U.S. women’s head coach Ellis supports players’ lawsuit

FILE PHOTO: Feb 27, 2019; Chester, PA, USA; United States head coach Jill Ellis looks on before a She Believes Cup women's soccer match against Japan at Talen Energy Stadium. Mandatory Credit: Bill Streicher-USA TODAY Sports/File Photo

NEW YORK (Reuters) – U.S. women’s national soccer team coach Jill Ellis threw her support behind her players on Saturday after all 28 members of the reigning World Cup champions’ squad filed a suit against U.S. Soccer for gender discrimination.

The lawsuit alleges that the women players were paid less than their male counterparts despite performing better, and were provided with inferior playing and training conditions.

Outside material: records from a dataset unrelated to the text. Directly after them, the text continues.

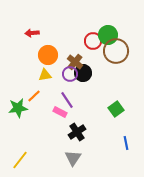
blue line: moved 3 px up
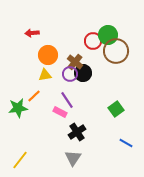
blue line: rotated 48 degrees counterclockwise
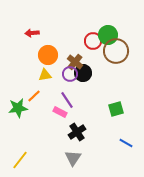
green square: rotated 21 degrees clockwise
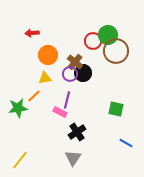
yellow triangle: moved 3 px down
purple line: rotated 48 degrees clockwise
green square: rotated 28 degrees clockwise
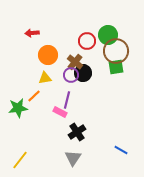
red circle: moved 6 px left
purple circle: moved 1 px right, 1 px down
green square: moved 42 px up; rotated 21 degrees counterclockwise
blue line: moved 5 px left, 7 px down
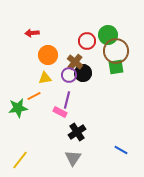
purple circle: moved 2 px left
orange line: rotated 16 degrees clockwise
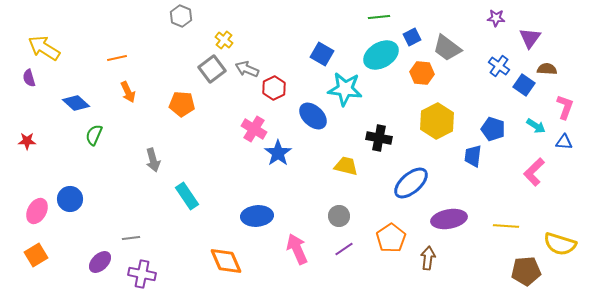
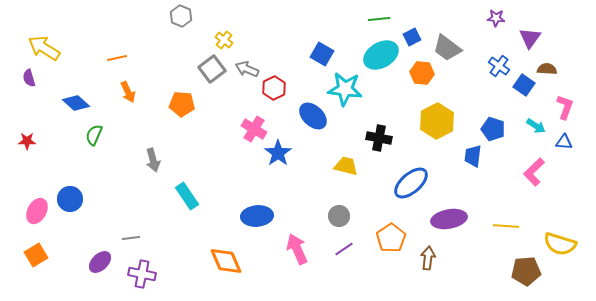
green line at (379, 17): moved 2 px down
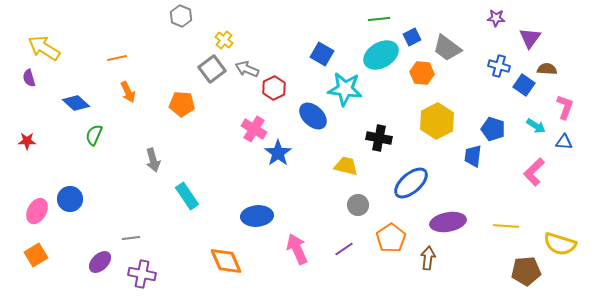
blue cross at (499, 66): rotated 20 degrees counterclockwise
gray circle at (339, 216): moved 19 px right, 11 px up
purple ellipse at (449, 219): moved 1 px left, 3 px down
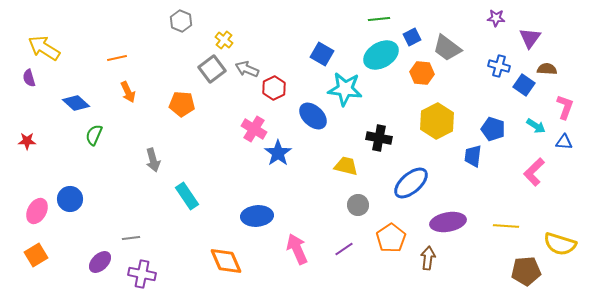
gray hexagon at (181, 16): moved 5 px down
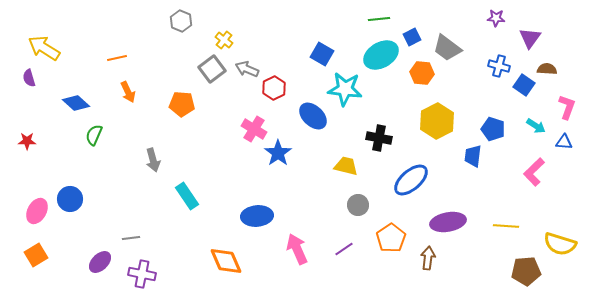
pink L-shape at (565, 107): moved 2 px right
blue ellipse at (411, 183): moved 3 px up
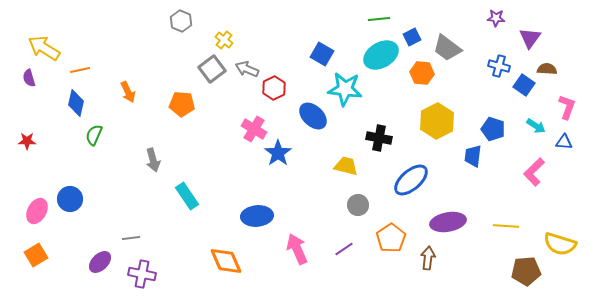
orange line at (117, 58): moved 37 px left, 12 px down
blue diamond at (76, 103): rotated 60 degrees clockwise
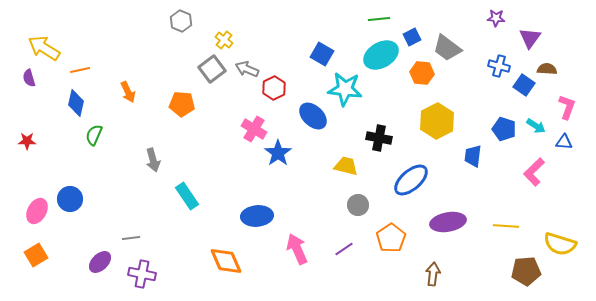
blue pentagon at (493, 129): moved 11 px right
brown arrow at (428, 258): moved 5 px right, 16 px down
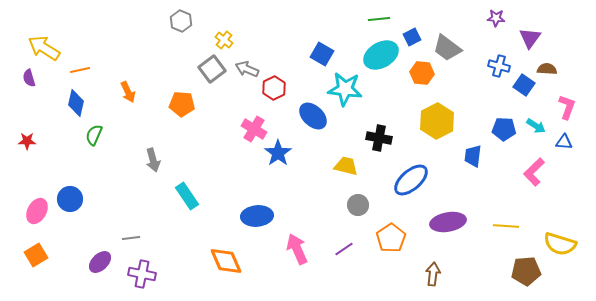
blue pentagon at (504, 129): rotated 15 degrees counterclockwise
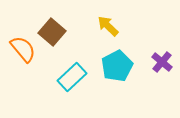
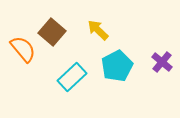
yellow arrow: moved 10 px left, 4 px down
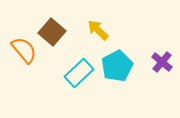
orange semicircle: moved 1 px right, 1 px down
cyan rectangle: moved 7 px right, 4 px up
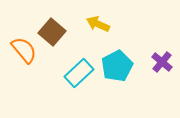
yellow arrow: moved 6 px up; rotated 20 degrees counterclockwise
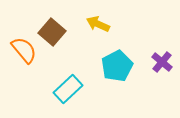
cyan rectangle: moved 11 px left, 16 px down
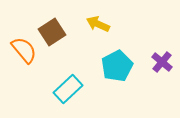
brown square: rotated 16 degrees clockwise
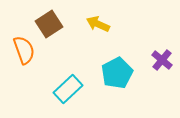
brown square: moved 3 px left, 8 px up
orange semicircle: rotated 20 degrees clockwise
purple cross: moved 2 px up
cyan pentagon: moved 7 px down
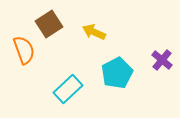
yellow arrow: moved 4 px left, 8 px down
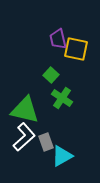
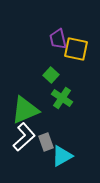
green triangle: rotated 36 degrees counterclockwise
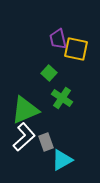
green square: moved 2 px left, 2 px up
cyan triangle: moved 4 px down
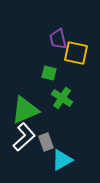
yellow square: moved 4 px down
green square: rotated 28 degrees counterclockwise
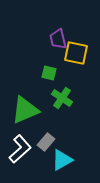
white L-shape: moved 4 px left, 12 px down
gray rectangle: rotated 60 degrees clockwise
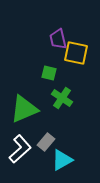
green triangle: moved 1 px left, 1 px up
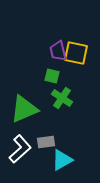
purple trapezoid: moved 12 px down
green square: moved 3 px right, 3 px down
gray rectangle: rotated 42 degrees clockwise
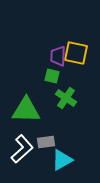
purple trapezoid: moved 5 px down; rotated 15 degrees clockwise
green cross: moved 4 px right
green triangle: moved 2 px right, 1 px down; rotated 24 degrees clockwise
white L-shape: moved 2 px right
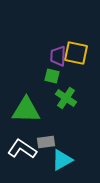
white L-shape: rotated 104 degrees counterclockwise
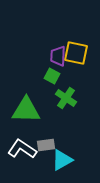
green square: rotated 14 degrees clockwise
gray rectangle: moved 3 px down
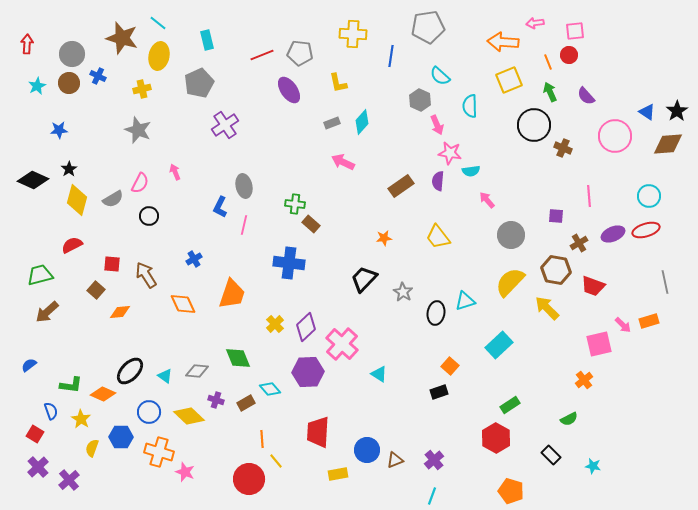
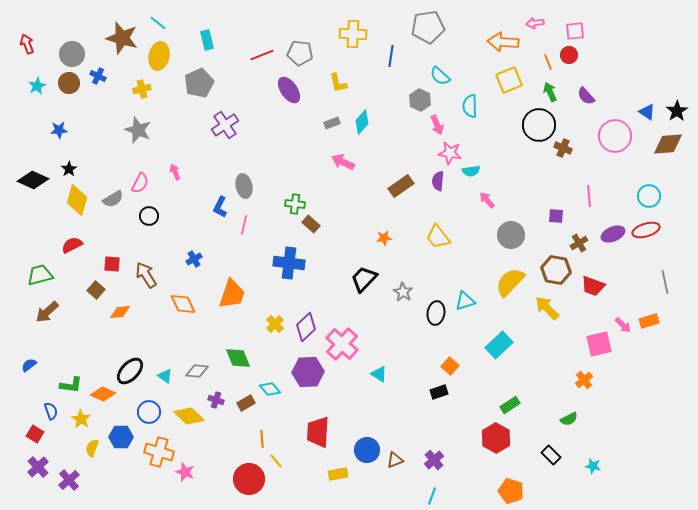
red arrow at (27, 44): rotated 24 degrees counterclockwise
black circle at (534, 125): moved 5 px right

“I’m definitely in support,” Ellis told reporters, adding that the players called her before announcing the lawsuit but did not discuss it with her ahead of filing it.

Ellis, who as head coach is employed by the U.S. soccer federation, is in a unique position as both a representative of the players and the athletic body targeted in the lawsuit.

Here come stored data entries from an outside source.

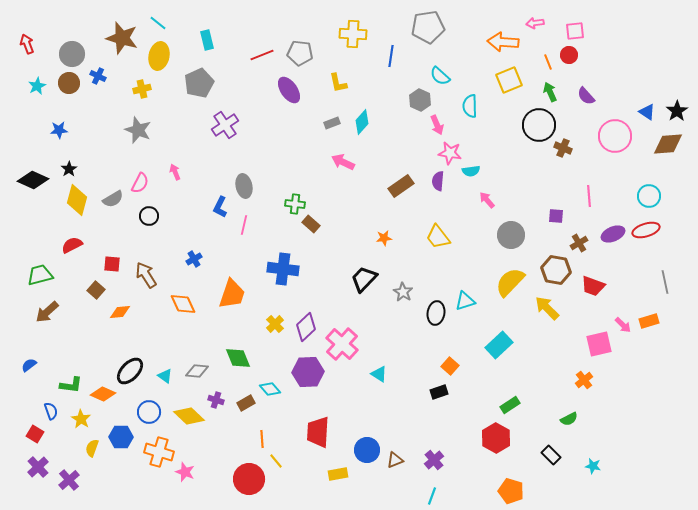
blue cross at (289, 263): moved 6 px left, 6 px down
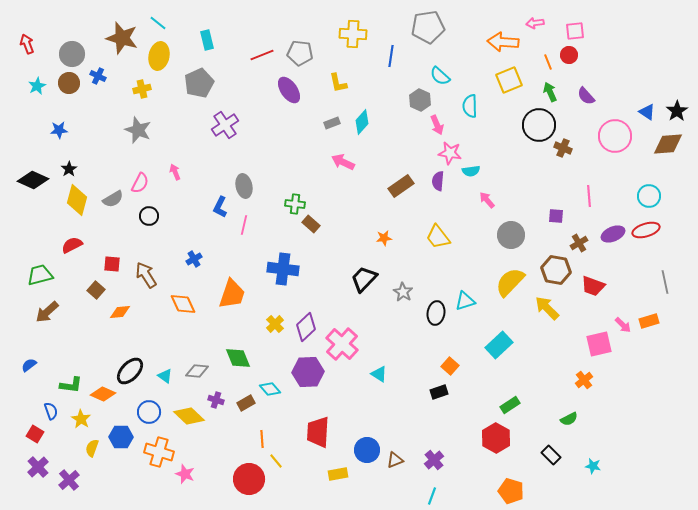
pink star at (185, 472): moved 2 px down
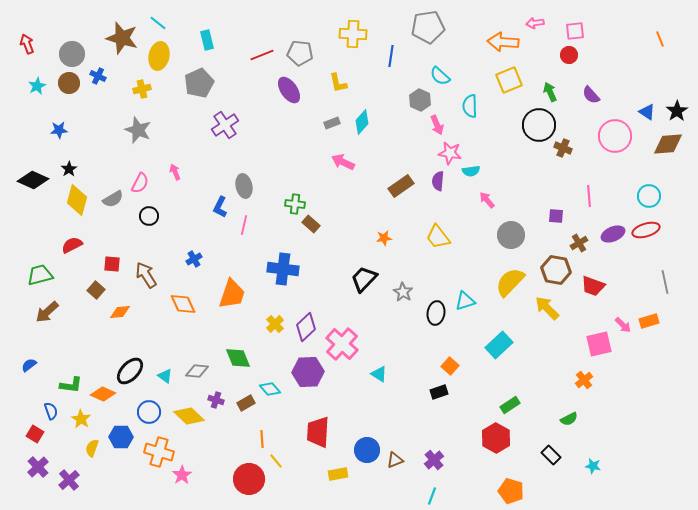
orange line at (548, 62): moved 112 px right, 23 px up
purple semicircle at (586, 96): moved 5 px right, 1 px up
pink star at (185, 474): moved 3 px left, 1 px down; rotated 18 degrees clockwise
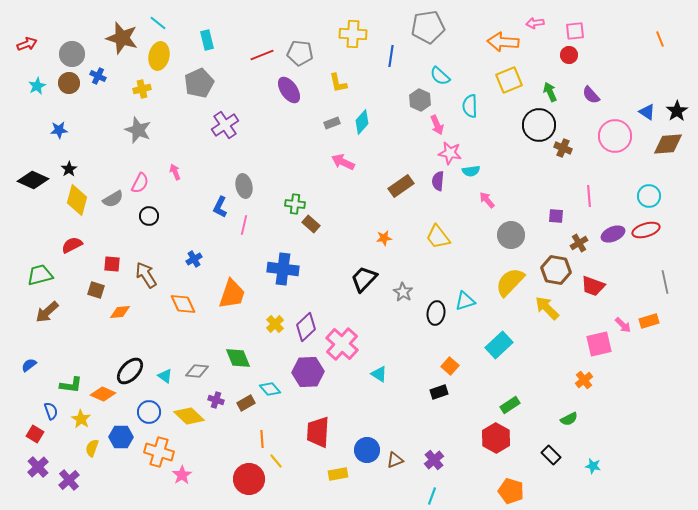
red arrow at (27, 44): rotated 90 degrees clockwise
brown square at (96, 290): rotated 24 degrees counterclockwise
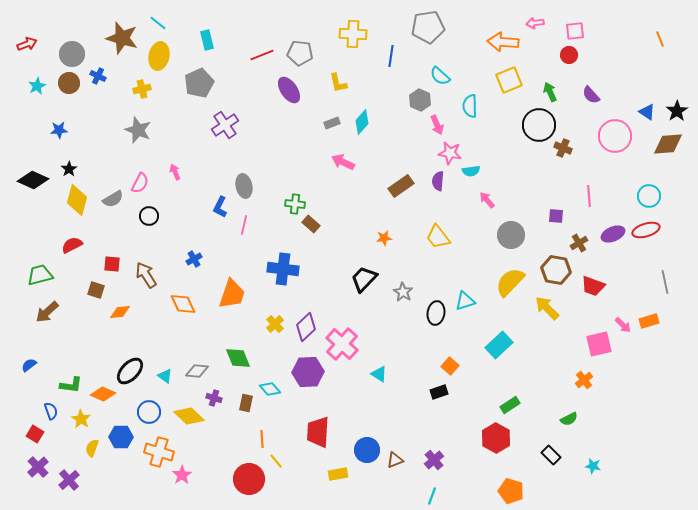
purple cross at (216, 400): moved 2 px left, 2 px up
brown rectangle at (246, 403): rotated 48 degrees counterclockwise
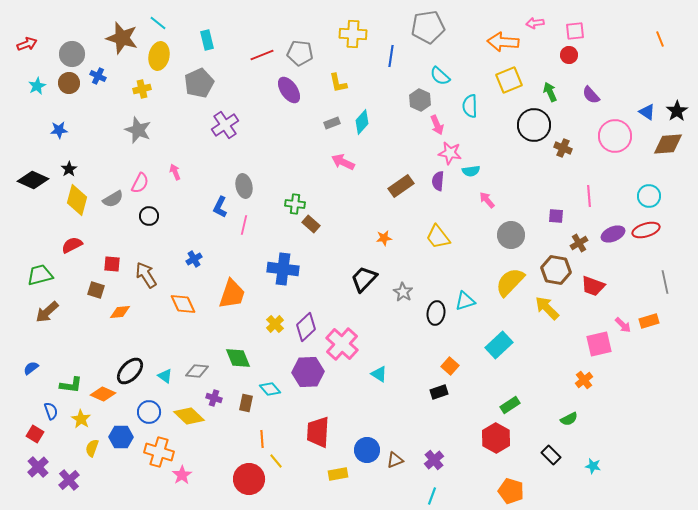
black circle at (539, 125): moved 5 px left
blue semicircle at (29, 365): moved 2 px right, 3 px down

“(I) recognise moments where we have to continue to push the envelope,” Ellis said. “It’s not hard to navigate because I’m in that world and my players know I support them.”

The lawsuit rekindled the debate around gender pay equality and garnered the support of sports’ biggest stars, including 23-times tennis grand slam champion Serena Williams.

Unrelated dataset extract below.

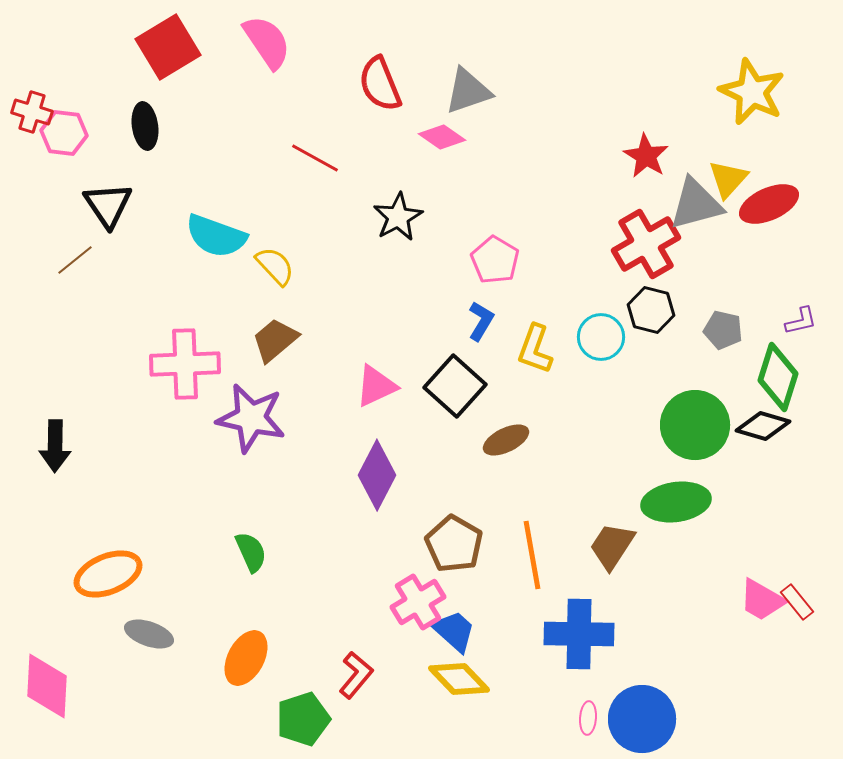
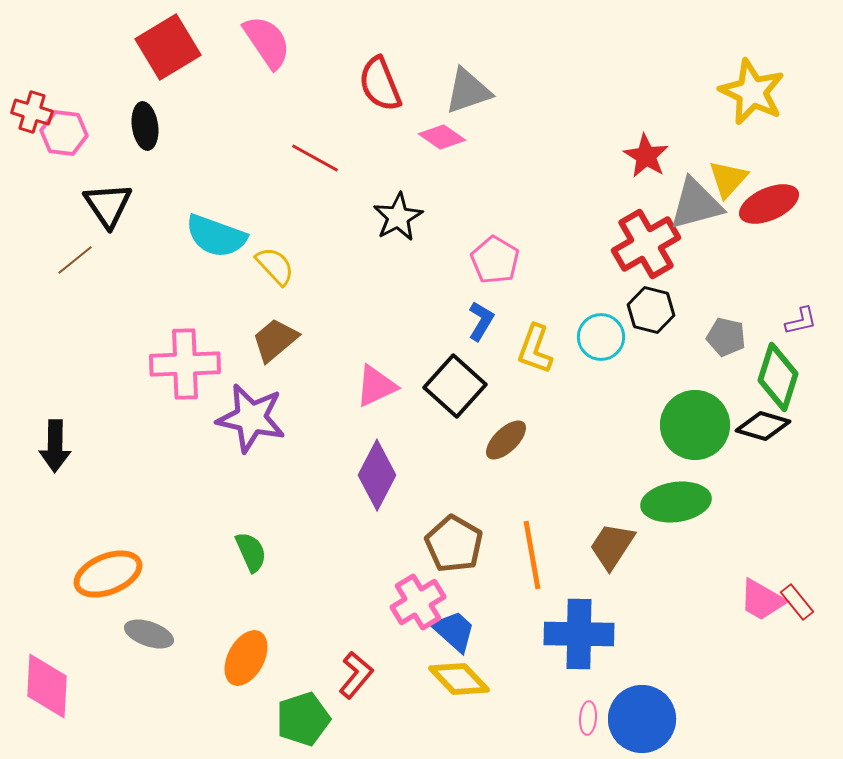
gray pentagon at (723, 330): moved 3 px right, 7 px down
brown ellipse at (506, 440): rotated 18 degrees counterclockwise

“The pay gap has been there for a very long time. And this is across all industries. And soccer was no different,” said two-times gold medallist Aly Wagner, who was part of the 2008 Olympic team with plaintiffs Tobin Heath and Carli Lloyd.

“I know what we went through when I was playing,” Wagner said. “Things weren’t always equitable.”

The U.S. women’s national soccer team, a stalwart of American athletics with three World Cup titles and four Olympic gold medals to their name, will enter this year’s women’s World Cup in June among the favourites to win the tournament.

Leslie Osborne, who played for the U.S. women’s team in the 2007 World Cup, said the suit was overdue.

“(The players) know that they have leverage going into this next women’s World Cup,” Osborne said.

“I think the fact that they are doing this – and every single player is doing it together – is so strong and their voice is going to be heard regardless,” she added.

“And people from all over the world are watching this team go through this.”